* 設問と課題 *
• a. がんの血管新生に関する本文について、次の問いに答えてください。
(i) 拡散だけで酸素や栄養が届く距離の目安は、どの程度とされていますか。
(ii) がん細胞の塊が大きくなると、中心部はどのような状態になると述べられていますか。
(iii) がん細胞が分泌するものとして、本文で名前が挙げられている因子は何ですか。
• b. がんの血管新生に関する本文を、最後の文に続けて書き継いでください。

======== 本文抜粋

ドクターミナム「治癒力の科学」

生活習慣を整えることで高まる身体の回復メカニズムを、最新の視点でわかりやすく解説。

なぜ癌細胞は血管新生をするのか

■ なぜ血管新生が必要か

通常、細胞は既存の血管から酸素や栄養をもらっていますが、拡散だけで届く距離には限界があります(だいたい1〜2mm程度)。

がん細胞も最初は小さい塊ですが、
• 大きくなる
• 細胞数が増える

と、中心部が
• 低酸素状態(hypoxia)になる
• 栄養不足になる

→ このままだと壊死してしまう



■ そこで起こるのが血管新生

がん細胞は生き残るために
• VEGF(血管内皮増殖因子)などを分泌
• 周囲の血管を引き寄せる
• 新しい血管を作らせる

ことで、
• 酸素供給を確保
• 栄養供給を確保
• 老廃物の排出

を可能にします。

================
======== 提供記録

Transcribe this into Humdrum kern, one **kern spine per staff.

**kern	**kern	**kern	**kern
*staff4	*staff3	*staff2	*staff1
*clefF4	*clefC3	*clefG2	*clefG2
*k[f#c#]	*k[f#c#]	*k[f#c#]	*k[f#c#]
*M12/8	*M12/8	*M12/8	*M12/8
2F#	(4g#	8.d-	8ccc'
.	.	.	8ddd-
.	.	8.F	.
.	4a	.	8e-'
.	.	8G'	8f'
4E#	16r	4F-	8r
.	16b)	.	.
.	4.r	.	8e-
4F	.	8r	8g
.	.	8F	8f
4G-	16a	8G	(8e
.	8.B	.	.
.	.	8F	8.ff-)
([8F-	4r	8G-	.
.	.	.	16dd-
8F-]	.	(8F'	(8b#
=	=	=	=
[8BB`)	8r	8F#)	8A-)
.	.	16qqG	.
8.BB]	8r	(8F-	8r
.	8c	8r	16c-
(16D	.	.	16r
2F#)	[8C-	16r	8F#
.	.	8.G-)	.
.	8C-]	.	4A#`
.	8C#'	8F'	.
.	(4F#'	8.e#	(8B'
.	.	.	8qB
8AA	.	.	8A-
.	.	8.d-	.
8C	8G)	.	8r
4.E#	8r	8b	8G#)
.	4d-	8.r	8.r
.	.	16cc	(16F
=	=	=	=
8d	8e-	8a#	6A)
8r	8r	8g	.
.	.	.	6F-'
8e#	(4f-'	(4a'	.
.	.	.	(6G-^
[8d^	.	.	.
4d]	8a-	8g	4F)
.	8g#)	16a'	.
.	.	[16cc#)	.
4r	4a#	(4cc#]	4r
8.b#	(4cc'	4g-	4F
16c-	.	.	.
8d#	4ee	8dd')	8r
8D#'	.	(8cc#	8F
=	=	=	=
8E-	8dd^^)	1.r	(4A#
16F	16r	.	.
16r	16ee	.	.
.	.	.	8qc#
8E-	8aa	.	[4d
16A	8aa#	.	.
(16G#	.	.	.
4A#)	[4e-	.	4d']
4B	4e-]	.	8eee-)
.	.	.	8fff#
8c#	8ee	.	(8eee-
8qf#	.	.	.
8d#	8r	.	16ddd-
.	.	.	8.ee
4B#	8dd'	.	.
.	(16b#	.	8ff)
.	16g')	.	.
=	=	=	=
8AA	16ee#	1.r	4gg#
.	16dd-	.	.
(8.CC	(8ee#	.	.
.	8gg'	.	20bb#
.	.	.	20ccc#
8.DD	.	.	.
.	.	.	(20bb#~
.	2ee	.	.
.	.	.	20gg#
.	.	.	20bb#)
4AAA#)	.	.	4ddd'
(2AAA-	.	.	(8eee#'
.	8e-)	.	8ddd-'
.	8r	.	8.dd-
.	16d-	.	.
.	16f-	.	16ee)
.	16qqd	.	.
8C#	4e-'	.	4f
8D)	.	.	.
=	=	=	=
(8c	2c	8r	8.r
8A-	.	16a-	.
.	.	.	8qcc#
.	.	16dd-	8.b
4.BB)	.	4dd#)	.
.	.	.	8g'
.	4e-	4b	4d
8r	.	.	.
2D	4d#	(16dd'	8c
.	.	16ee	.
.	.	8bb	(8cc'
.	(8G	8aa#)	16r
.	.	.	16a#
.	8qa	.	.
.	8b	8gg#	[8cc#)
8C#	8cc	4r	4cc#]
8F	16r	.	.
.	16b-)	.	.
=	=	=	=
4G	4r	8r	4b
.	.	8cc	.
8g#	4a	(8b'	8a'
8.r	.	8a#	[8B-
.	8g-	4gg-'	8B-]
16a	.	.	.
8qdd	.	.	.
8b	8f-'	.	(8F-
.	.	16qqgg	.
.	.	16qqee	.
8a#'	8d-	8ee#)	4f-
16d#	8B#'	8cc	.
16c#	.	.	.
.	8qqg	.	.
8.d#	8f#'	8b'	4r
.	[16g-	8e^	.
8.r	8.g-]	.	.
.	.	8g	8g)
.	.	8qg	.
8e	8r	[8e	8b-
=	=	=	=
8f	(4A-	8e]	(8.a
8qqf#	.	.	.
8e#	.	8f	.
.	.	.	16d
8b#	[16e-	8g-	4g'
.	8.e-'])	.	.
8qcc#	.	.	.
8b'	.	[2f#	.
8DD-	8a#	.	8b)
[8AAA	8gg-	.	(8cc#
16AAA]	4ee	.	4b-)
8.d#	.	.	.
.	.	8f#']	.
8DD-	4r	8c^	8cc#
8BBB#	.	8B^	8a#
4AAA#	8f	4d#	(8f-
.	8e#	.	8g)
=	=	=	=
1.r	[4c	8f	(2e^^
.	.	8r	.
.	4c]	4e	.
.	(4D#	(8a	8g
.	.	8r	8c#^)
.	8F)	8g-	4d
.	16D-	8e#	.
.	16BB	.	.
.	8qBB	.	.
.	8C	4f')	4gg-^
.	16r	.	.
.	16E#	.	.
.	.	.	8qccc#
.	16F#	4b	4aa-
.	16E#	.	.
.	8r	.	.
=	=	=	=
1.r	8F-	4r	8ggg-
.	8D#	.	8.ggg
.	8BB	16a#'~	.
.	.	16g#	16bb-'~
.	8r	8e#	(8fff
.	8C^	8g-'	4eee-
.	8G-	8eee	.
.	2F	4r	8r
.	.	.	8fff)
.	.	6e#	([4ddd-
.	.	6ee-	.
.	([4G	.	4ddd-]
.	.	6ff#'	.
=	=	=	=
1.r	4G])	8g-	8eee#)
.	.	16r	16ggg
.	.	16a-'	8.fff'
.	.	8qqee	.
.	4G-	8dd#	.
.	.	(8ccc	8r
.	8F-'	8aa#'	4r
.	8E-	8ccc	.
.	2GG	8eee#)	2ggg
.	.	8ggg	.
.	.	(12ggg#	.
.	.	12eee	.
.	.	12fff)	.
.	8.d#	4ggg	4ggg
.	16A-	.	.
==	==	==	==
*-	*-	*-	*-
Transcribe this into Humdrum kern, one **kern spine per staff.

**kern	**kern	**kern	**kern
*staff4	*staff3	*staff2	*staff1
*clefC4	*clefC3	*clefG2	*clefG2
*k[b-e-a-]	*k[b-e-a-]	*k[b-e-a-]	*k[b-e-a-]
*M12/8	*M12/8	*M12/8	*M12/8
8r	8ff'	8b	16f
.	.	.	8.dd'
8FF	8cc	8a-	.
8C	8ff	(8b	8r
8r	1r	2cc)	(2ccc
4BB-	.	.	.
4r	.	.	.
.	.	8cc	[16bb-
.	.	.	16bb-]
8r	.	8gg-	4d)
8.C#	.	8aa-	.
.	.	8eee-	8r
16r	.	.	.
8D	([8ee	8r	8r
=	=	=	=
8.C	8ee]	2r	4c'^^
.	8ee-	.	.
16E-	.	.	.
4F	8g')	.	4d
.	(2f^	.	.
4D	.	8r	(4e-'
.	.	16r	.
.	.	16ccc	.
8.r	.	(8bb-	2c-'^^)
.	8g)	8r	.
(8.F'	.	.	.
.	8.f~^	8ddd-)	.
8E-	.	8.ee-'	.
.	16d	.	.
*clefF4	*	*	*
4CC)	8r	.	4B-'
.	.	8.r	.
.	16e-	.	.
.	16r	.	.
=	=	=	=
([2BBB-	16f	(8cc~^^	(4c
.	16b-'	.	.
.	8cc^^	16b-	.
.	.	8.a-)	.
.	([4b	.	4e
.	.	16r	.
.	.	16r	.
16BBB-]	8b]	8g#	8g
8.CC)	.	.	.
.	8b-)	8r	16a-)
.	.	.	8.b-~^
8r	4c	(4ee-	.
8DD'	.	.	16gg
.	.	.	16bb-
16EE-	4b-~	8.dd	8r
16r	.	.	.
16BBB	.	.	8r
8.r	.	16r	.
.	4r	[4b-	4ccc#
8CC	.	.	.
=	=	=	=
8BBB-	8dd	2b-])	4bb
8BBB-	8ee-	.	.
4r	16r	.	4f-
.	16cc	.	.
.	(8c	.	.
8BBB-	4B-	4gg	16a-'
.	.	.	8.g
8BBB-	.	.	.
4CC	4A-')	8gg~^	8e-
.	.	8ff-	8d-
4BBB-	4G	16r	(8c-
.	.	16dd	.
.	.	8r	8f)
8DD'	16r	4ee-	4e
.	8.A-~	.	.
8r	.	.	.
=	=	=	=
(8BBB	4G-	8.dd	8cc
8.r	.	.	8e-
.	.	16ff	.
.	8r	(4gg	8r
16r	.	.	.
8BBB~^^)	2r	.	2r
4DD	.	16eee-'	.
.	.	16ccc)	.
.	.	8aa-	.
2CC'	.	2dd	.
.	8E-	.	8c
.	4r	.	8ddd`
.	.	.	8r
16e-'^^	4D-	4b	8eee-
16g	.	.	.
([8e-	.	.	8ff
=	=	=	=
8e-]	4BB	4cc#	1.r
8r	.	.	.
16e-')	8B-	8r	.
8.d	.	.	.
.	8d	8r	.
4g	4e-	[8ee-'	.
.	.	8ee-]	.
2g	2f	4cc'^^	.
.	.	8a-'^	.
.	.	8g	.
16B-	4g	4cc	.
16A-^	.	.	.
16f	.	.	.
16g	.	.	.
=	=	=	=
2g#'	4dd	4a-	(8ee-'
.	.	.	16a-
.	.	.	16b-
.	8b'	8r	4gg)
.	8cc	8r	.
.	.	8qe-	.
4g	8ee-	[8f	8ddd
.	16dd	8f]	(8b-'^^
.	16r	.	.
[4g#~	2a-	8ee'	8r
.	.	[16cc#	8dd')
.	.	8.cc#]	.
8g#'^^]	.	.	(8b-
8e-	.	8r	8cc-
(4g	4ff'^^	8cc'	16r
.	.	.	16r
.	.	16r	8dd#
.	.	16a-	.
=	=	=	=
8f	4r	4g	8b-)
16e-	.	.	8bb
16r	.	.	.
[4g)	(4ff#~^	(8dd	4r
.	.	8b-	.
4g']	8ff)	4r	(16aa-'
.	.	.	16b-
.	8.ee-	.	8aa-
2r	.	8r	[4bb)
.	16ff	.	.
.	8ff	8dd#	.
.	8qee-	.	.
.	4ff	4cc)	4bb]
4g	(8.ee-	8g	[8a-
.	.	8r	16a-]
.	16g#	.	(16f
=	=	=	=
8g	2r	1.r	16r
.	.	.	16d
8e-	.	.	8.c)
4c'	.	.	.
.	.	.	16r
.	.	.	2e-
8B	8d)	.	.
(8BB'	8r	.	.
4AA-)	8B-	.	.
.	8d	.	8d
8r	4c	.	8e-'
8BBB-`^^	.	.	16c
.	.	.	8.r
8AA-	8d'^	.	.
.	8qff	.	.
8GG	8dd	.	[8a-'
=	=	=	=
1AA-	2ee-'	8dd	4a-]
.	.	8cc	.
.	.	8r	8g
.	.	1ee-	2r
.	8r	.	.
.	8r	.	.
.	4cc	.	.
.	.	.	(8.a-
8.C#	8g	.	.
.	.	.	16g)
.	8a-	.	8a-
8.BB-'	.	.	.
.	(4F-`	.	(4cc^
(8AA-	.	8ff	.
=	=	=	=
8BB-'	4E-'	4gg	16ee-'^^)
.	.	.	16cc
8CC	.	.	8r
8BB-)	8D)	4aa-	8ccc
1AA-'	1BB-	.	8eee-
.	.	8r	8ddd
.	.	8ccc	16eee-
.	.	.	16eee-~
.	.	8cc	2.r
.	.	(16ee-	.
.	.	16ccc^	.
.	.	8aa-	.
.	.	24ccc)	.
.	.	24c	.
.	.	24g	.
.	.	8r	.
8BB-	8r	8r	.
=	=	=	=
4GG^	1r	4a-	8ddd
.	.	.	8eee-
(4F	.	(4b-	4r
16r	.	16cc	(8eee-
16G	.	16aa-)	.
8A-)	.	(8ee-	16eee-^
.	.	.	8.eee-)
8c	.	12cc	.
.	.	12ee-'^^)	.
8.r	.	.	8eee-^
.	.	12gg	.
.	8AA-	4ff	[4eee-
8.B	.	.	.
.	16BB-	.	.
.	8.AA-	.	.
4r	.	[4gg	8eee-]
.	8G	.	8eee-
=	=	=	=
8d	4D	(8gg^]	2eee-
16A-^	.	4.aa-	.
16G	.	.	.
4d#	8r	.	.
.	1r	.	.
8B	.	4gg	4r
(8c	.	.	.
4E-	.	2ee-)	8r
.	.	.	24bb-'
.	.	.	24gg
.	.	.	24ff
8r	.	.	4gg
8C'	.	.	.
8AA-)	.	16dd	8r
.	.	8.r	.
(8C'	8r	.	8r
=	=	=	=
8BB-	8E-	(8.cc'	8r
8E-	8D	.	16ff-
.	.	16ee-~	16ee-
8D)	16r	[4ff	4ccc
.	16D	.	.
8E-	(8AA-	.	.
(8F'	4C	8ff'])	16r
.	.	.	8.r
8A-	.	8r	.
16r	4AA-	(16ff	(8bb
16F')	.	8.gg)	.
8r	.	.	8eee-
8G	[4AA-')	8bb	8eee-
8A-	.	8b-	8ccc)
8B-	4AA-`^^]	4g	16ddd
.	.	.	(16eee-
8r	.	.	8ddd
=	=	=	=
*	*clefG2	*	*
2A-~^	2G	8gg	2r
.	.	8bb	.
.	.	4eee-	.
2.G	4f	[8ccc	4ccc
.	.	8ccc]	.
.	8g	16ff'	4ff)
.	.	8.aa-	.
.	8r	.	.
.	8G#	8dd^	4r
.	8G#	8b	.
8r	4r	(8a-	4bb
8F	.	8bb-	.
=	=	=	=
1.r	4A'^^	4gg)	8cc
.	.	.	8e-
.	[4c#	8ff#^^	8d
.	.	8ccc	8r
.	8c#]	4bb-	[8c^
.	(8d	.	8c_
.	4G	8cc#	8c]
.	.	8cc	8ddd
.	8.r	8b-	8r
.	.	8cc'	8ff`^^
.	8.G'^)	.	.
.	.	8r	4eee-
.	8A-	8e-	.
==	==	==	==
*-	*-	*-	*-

================

* 課題別解答 *
• a.
(i) だいたい1〜2mm程度です。
(ii) 低酸素状態(hypoxia)になり、栄養不足になります。
(iii) VEGF(血管内皮増殖因子)です。

• b.
■ 血管新生のもう一つの重要な目的

これは臨床的にかなり重要ですが、

👉 転移のための「出口」を作る

新しくできた血管は
• 構造が未熟で隙間が多い
• がん細胞が入り込みやすい

ため、
• 血流に乗って他の臓器へ移動(転移)

が起こりやすくなります。



■ まとめ

がんにとって血管新生は
• 生存のため(酸素・栄養確保)
• 増殖のため(サイズ拡大)
• 拡散のため(転移)

という、いわば「インフラ整備」です。